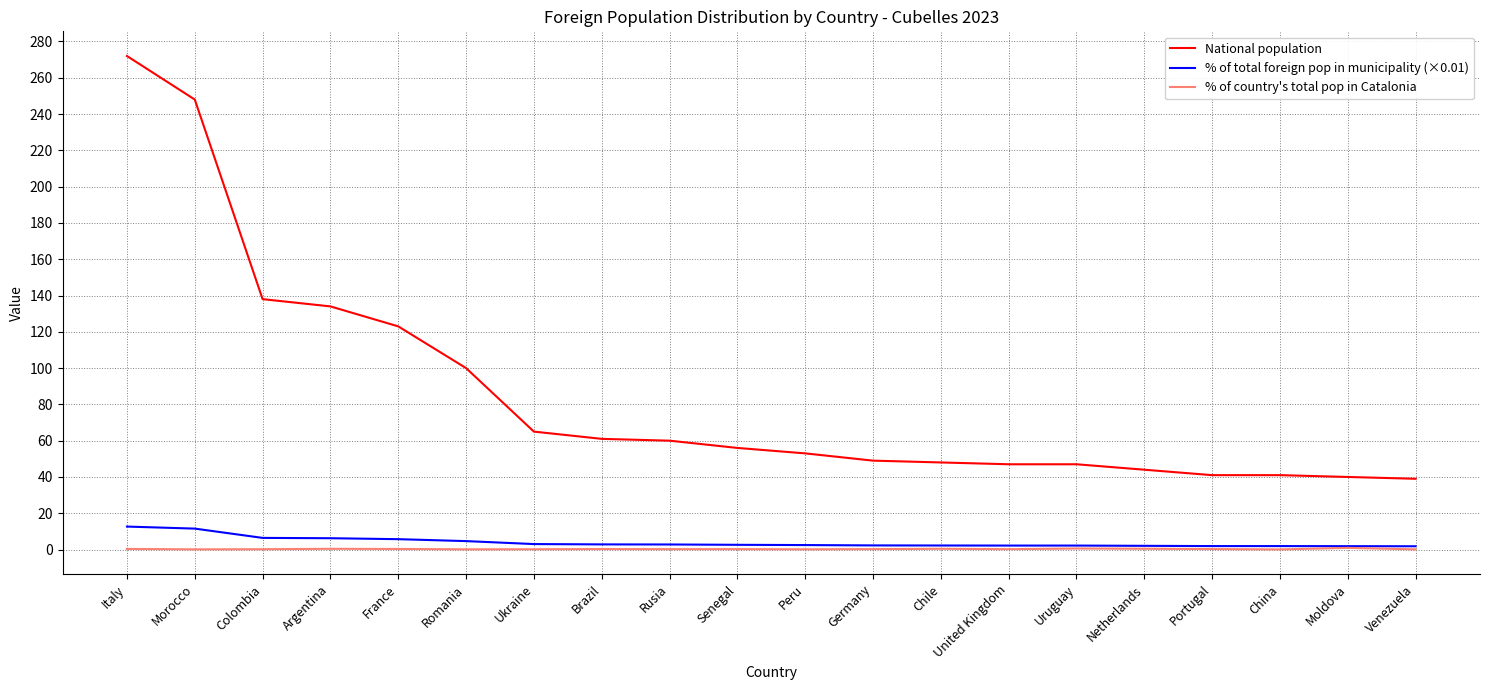

What is the minimum value for National population?

39.0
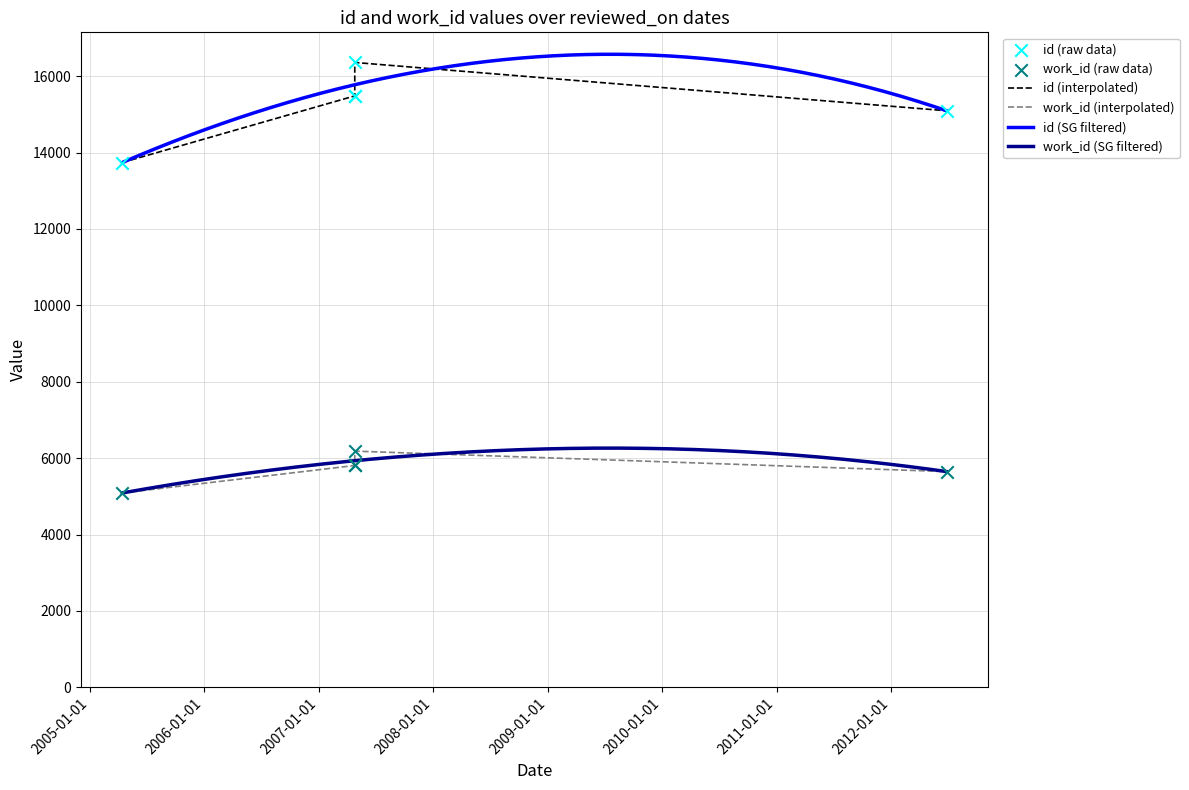

What are all the series names shown in the legend?

id, work_id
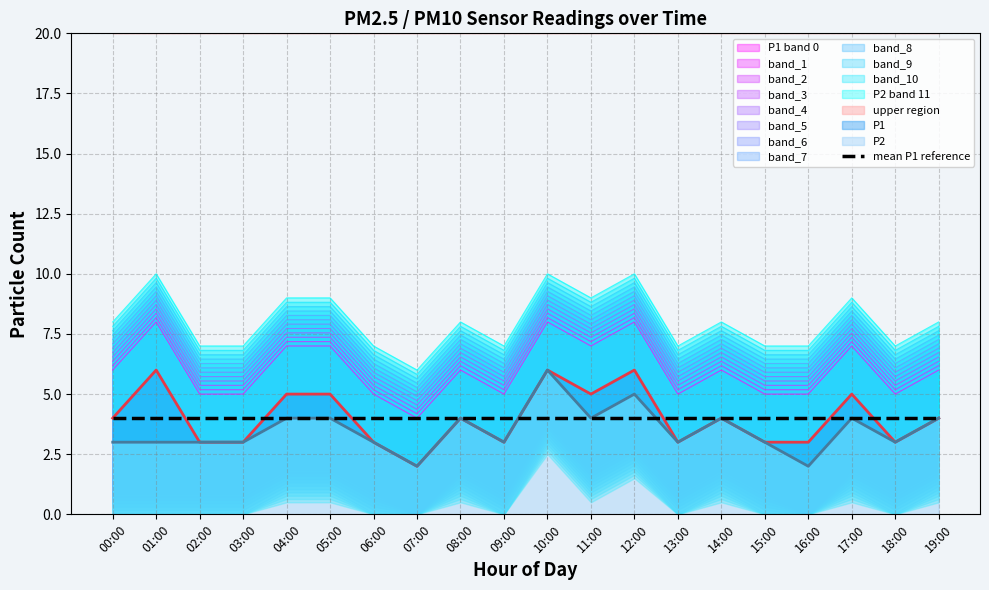

What position from the left is 07:00?

8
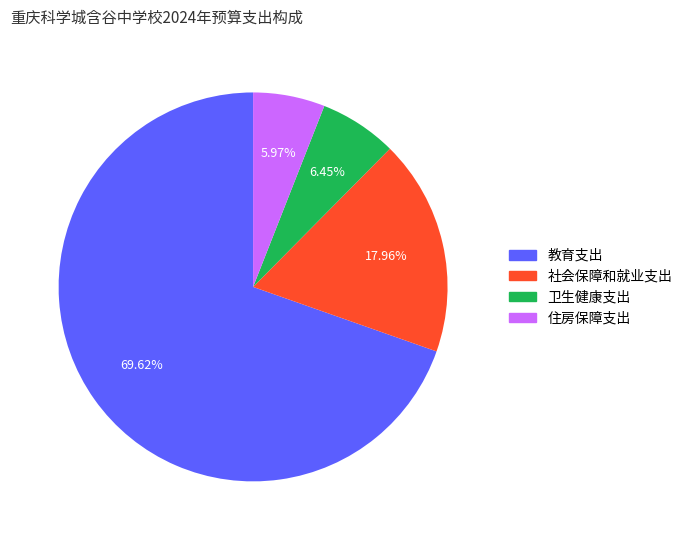

True or false: 住房保障支出 accounts for 1% of the total.

False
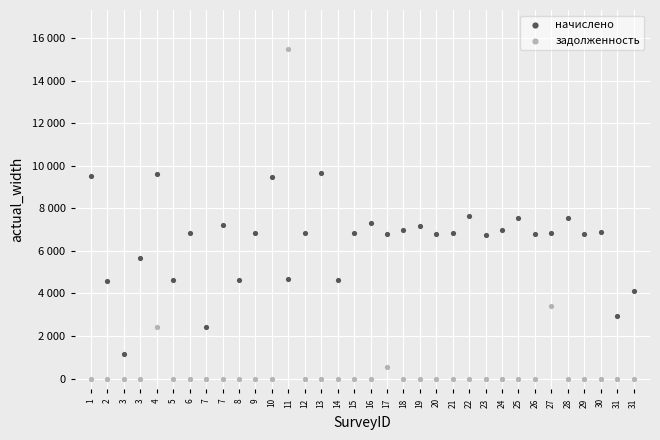

Which series has the largest Y range (max minus min)?

задолженность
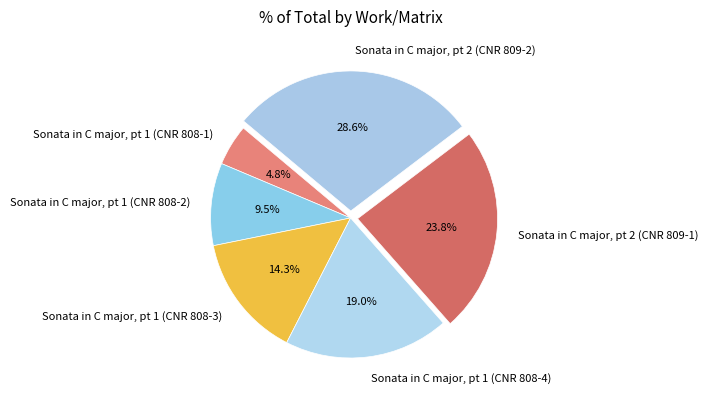

Count the number of slices in the pie.

6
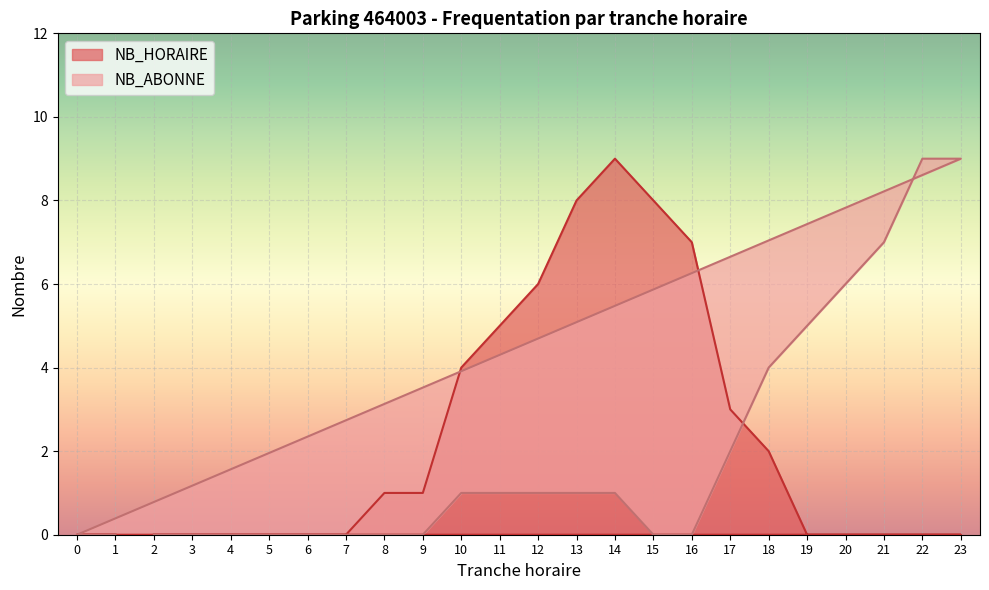

Where do NB_HORAIRE and NB_ABONNE first cross each other?

17 and 18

- [WHAT IS BEING ASKED]: Please write out all of the data above word for word, leaving out the pictures.

- [RESULT OF THIS TASK]:
What is the minimum value for National population?

39.0

What are all the series names shown in the legend?

id, work_id

What position from the left is 07:00?

8

True or false: 住房保障支出 accounts for 1% of the total.

False

Which series has the largest Y range (max minus min)?

задолженность

Count the number of slices in the pie.

6

Where do NB_HORAIRE and NB_ABONNE first cross each other?

17 and 18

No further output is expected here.